"Landscape photography can offer us, I think, three verities—geography, autobiography, and metaphor. Geography is, if taken alone, sometimes boring, autobiography is frequently trivial, and metaphor can be dubious. But taken together . . . the three kinds of representation strengthen each other and reinforce what we all work to keep intact—an affection for life." — Robert Adams
 
"The human endowment includes sensory organs similar to those of other primates, but it is capped by an exceptionally refined capacity for symbolization." — Yi-Fu Tuan

 

The Angle of a Landscape—
That every time I wake—
Between my Curtain and the Wall
Upon an ample Crack—

Like a Venetian—waiting—
Accosts my open eye—
Is just a Bough of Apples—
Held slanting, in the Sky — 
Emily Dickinson

 

I am interested in our relationship to the places around us, and how those places—both the extraordinary and the mundane—shape who we are, and how they are shaped by us. 

When I was four, my family moved from an apartment in Providence, Rhode Island to a house in Webster, Massachusetts—a small mill-town forty miles to the northwest. The neighborhood we moved to was surrounded by woods, full of paths to walk, and rocks and trees to climb. The high canopy of leaves let in the sun in unpredictable ways, creating hypnotizingly beautiful shafts of light and color. On most days, I spent hours in those woods—sometimes with friends, more often alone.
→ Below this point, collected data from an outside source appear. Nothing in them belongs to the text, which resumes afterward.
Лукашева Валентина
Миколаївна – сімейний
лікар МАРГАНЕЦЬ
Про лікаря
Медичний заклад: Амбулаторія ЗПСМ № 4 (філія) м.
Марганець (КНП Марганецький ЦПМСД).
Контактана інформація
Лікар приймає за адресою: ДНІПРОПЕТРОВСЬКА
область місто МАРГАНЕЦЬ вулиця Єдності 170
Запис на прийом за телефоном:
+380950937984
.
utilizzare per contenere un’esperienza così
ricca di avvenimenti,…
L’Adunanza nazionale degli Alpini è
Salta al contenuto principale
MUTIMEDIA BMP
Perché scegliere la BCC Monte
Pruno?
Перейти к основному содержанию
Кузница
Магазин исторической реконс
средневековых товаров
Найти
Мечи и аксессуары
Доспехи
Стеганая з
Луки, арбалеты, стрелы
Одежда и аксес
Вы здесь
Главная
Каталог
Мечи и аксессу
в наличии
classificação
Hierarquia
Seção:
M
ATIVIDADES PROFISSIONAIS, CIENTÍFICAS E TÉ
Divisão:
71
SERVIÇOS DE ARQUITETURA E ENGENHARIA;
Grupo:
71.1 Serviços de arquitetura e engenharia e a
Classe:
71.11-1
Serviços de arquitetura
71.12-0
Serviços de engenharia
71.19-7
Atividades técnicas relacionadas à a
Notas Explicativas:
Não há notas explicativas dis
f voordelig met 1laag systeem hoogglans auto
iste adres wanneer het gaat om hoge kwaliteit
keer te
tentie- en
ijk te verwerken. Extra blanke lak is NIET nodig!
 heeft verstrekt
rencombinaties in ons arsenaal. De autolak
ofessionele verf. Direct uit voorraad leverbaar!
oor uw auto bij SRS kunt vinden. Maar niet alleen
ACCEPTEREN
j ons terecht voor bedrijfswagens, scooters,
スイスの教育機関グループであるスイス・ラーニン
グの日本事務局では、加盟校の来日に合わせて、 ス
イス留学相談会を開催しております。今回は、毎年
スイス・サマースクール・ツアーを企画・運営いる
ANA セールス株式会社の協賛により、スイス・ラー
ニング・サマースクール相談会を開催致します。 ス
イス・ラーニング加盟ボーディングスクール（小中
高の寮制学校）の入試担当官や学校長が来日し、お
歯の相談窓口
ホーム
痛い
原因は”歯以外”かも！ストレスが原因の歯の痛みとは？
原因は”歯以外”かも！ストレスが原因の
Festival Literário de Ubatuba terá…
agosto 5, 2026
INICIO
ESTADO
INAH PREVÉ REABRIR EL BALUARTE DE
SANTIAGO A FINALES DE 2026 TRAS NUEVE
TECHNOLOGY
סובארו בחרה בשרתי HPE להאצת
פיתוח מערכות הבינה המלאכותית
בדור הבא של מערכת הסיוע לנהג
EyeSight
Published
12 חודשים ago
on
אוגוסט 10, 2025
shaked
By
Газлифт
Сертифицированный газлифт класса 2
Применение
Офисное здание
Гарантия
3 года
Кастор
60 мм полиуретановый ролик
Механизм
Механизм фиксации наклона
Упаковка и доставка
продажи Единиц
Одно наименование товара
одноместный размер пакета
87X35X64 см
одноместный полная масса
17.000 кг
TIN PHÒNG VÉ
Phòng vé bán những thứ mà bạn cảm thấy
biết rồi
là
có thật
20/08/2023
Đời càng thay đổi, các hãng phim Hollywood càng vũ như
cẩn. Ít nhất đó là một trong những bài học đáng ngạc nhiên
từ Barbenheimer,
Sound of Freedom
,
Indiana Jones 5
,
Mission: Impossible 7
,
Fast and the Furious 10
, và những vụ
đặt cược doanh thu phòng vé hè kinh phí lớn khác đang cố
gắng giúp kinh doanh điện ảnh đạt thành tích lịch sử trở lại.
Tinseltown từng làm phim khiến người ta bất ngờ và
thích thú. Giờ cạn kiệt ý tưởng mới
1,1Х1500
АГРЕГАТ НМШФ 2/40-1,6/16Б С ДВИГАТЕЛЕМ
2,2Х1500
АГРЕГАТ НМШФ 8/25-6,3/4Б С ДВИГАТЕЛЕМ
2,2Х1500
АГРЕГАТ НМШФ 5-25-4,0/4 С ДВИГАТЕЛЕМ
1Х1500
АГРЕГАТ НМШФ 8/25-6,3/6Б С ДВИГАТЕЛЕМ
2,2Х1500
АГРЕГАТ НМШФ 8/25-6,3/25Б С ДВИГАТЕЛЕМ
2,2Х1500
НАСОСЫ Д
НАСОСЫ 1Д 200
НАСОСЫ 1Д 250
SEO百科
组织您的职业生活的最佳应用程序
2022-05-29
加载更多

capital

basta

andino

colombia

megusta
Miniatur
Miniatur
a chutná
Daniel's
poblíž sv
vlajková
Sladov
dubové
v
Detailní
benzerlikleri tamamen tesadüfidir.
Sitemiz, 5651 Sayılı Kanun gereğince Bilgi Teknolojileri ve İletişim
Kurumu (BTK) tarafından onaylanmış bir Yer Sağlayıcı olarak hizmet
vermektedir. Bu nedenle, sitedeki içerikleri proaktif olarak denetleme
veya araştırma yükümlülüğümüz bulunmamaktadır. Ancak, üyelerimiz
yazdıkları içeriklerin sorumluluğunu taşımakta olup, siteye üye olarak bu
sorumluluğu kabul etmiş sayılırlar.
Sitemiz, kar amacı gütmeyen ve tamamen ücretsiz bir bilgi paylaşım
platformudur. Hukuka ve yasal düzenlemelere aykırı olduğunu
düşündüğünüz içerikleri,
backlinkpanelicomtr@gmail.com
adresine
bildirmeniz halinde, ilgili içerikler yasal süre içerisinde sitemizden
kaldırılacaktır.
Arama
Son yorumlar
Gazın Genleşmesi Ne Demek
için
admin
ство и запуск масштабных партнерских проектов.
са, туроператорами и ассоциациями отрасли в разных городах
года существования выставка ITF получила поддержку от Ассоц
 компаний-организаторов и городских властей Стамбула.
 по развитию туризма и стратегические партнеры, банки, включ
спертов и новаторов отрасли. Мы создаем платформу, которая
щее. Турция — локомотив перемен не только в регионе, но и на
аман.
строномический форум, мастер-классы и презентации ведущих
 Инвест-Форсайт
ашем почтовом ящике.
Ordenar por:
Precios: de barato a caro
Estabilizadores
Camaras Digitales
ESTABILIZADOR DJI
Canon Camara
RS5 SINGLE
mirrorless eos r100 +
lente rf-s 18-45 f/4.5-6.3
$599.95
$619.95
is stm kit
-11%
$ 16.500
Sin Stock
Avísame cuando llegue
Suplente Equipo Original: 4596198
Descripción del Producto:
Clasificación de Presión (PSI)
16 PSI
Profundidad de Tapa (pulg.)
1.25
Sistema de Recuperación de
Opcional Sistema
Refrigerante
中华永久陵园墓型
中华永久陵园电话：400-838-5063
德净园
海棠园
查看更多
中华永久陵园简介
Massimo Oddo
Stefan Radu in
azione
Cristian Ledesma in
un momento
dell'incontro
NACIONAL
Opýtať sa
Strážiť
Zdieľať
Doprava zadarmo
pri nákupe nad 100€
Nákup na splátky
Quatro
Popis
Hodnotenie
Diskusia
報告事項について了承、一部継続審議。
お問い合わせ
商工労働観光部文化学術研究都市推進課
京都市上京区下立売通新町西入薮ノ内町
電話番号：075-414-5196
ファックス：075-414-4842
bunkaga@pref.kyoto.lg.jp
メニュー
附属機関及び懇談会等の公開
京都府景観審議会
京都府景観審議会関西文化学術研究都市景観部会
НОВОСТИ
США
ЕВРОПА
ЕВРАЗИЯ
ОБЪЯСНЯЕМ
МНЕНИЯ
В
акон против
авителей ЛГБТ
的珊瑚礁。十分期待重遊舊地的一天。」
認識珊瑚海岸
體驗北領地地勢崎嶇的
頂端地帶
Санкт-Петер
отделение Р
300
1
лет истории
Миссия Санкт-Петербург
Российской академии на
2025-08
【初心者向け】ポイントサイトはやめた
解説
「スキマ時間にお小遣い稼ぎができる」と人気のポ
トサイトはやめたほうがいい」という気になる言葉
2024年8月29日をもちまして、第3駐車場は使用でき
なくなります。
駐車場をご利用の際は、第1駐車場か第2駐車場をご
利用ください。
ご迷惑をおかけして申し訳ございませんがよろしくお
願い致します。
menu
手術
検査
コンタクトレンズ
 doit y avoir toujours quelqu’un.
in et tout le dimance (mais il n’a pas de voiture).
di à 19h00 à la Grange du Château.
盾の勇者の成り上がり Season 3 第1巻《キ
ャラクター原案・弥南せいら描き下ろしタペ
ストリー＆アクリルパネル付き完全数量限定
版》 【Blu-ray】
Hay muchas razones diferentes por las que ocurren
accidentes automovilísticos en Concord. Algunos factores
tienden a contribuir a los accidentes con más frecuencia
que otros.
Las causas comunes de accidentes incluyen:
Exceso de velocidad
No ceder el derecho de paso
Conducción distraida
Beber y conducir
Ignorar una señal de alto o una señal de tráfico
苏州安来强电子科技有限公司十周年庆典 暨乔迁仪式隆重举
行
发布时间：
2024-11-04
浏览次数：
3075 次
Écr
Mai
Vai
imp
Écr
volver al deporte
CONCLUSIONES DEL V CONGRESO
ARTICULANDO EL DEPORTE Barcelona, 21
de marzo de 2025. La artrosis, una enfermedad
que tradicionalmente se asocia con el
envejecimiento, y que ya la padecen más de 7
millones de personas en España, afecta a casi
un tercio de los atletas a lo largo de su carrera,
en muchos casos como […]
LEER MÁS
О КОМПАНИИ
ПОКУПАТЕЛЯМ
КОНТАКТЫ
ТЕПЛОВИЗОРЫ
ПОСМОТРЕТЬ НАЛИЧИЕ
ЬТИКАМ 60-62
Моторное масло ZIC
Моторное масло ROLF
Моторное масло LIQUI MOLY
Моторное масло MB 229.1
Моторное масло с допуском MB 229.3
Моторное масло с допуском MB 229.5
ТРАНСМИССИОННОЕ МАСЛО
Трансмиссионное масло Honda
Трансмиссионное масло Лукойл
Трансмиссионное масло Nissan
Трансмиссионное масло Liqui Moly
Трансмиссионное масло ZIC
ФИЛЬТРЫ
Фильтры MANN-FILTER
I've lived my life in southern New England and am still at home in its woods and fields in a way I seldom am in grander terrain. I've spent a good deal of time trying to see and respond to these places more clearly and directly.

From the time I was young, I've also been fascinated by the experience of heightened attention. While it initially occurred in spontaneous and unpredictable ways, I learned that the experience could be reproduced by simply staring quietly—until what I was staring at became strange and unfamiliar-looking. As I got older, I developed a capacity to induce that perceptual shift almost at will—something I expanded further through both meditation and drawing. What interests me most are small, quiet moments of clarity—the kind of moment when something is seen vividly, as if for the first time. For me, the impulse to make a photograph almost always begins with that kind of a moment; it rarely begins with an idea.

I became seriously interested in the expressive potential of photography in the early 1970s—initially drawn to the photographs of Thomas Merton, and subsequently influenced by photographers Paul Strand, Harry Callahan, Minor White and Emmet Gowin—all of whom had an enormous impact on me. I gave up photography in favor of painting in the 80s and 90s, but have since come back to where I started.

Several years ago I wrote a poem titled Corpus Callosum that ended with the line "stare till you go dumb".  I intended for the word dumb to be understood by both its meanings: not talking and not thinking. For me, seeing is at least partly about stopping the chatter—both the chatter from my mouth, and the more constant chatter in my head.